## TEXTO MOSTRADO:
----

Una canción de Bob Dylan en la
agenda de mi madre
Sergio
Galarza
Candaya
Barcelona,
2017
157
páginas
Cuando
la mayor potencia del libro se encuentra en las últimas páginas, el lector
tiene un problema: hay que llegar hasta allí. Pero en ningún canon figura la
obligación de leer un libro en el orden en que lo escribió el autor: el derecho
a saltarse páginas, a no leer cuando no interesa, a viajar dentro del libro en
el orden del azar y unos cuantos más, son derechos del lector. En este caso, la
carga de profundidad, efectivamente, se encuentra al final de la obra en la que
Sergio Galarza (Lima, 1976) nos lleva a viajar por la biografía que compartió
con su madre. Galarza, eso sí, se muestras sincero desde la primera página: su
estilo es la ausencia de exceso de estilo: narrará sin alardes y sin la
obligación cronológica. Sabemos que el libro revisará la figura de su madre
después de una muerte por un cáncer que ocultó tanto como pudo. Los episodios
que golpean más duro sucederán, queda dicho, al final, cuando la muerte haya
llegado para seguir sucediendo siempre. Porque nada existe que rellene una
ausencia definitiva. Y cuando la ausencia se instala, el resto será anécdota.

----

## MATERIAL PROPORCIONADO:
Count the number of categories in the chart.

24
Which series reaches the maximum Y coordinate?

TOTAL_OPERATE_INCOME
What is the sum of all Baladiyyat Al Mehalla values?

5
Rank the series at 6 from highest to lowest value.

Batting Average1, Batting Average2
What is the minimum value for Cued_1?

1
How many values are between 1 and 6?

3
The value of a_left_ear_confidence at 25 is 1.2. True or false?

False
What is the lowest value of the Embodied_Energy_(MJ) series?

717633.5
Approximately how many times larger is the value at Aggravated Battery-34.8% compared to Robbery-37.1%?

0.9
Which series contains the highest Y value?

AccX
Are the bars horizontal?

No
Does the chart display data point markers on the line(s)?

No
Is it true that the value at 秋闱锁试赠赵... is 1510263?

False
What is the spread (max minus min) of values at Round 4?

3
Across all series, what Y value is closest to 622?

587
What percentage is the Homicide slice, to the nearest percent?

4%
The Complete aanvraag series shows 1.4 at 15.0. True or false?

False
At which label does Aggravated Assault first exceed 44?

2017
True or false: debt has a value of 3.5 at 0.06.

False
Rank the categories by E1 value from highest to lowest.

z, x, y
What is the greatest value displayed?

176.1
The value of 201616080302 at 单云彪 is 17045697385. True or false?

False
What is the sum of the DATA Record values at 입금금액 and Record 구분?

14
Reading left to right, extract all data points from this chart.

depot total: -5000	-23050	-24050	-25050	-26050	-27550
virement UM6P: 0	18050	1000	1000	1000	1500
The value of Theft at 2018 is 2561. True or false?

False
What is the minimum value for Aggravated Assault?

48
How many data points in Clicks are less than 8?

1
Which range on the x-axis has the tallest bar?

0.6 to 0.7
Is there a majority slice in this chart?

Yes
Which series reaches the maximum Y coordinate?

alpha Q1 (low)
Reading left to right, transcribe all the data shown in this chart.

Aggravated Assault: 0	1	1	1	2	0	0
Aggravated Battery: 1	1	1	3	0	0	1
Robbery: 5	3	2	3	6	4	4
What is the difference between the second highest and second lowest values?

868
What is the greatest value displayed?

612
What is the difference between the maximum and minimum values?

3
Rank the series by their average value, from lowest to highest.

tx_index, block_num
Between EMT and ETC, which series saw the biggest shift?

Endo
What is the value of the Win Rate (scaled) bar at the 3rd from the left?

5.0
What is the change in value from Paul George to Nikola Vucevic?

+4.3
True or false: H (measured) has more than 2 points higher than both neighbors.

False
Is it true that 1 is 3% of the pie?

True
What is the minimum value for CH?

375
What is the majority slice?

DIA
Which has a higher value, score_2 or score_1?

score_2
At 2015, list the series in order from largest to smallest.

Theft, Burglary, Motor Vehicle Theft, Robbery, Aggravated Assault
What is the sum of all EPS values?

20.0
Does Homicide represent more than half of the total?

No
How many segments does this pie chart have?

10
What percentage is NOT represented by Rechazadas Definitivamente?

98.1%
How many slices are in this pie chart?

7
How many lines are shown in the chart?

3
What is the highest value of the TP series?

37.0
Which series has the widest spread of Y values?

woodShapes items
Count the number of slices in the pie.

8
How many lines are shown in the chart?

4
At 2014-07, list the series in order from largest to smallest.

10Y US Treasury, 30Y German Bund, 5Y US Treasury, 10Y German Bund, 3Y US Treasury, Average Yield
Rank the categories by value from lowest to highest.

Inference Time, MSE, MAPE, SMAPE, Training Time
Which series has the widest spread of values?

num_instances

----

## INSTRUCCIONES DE LA TAREA:
Indica si cada afirmación coincide con la reseña respondiendo sí o no, y cita literalmente las palabras de la reseña que lo deciden.
1. Sergio Galarza nació en Lima.
2. El libro narra los hechos en orden cronológico.
3. La madre ocultó su cáncer tanto como pudo.
Este material procede de otra fuente.

## RESPUESTA:
1. Sí: «Sergio Galarza (Lima, 1976)».
2. No: «narrará sin alardes y sin la obligación cronológica».
3. Sí: «una muerte por un cáncer que ocultó tanto como pudo».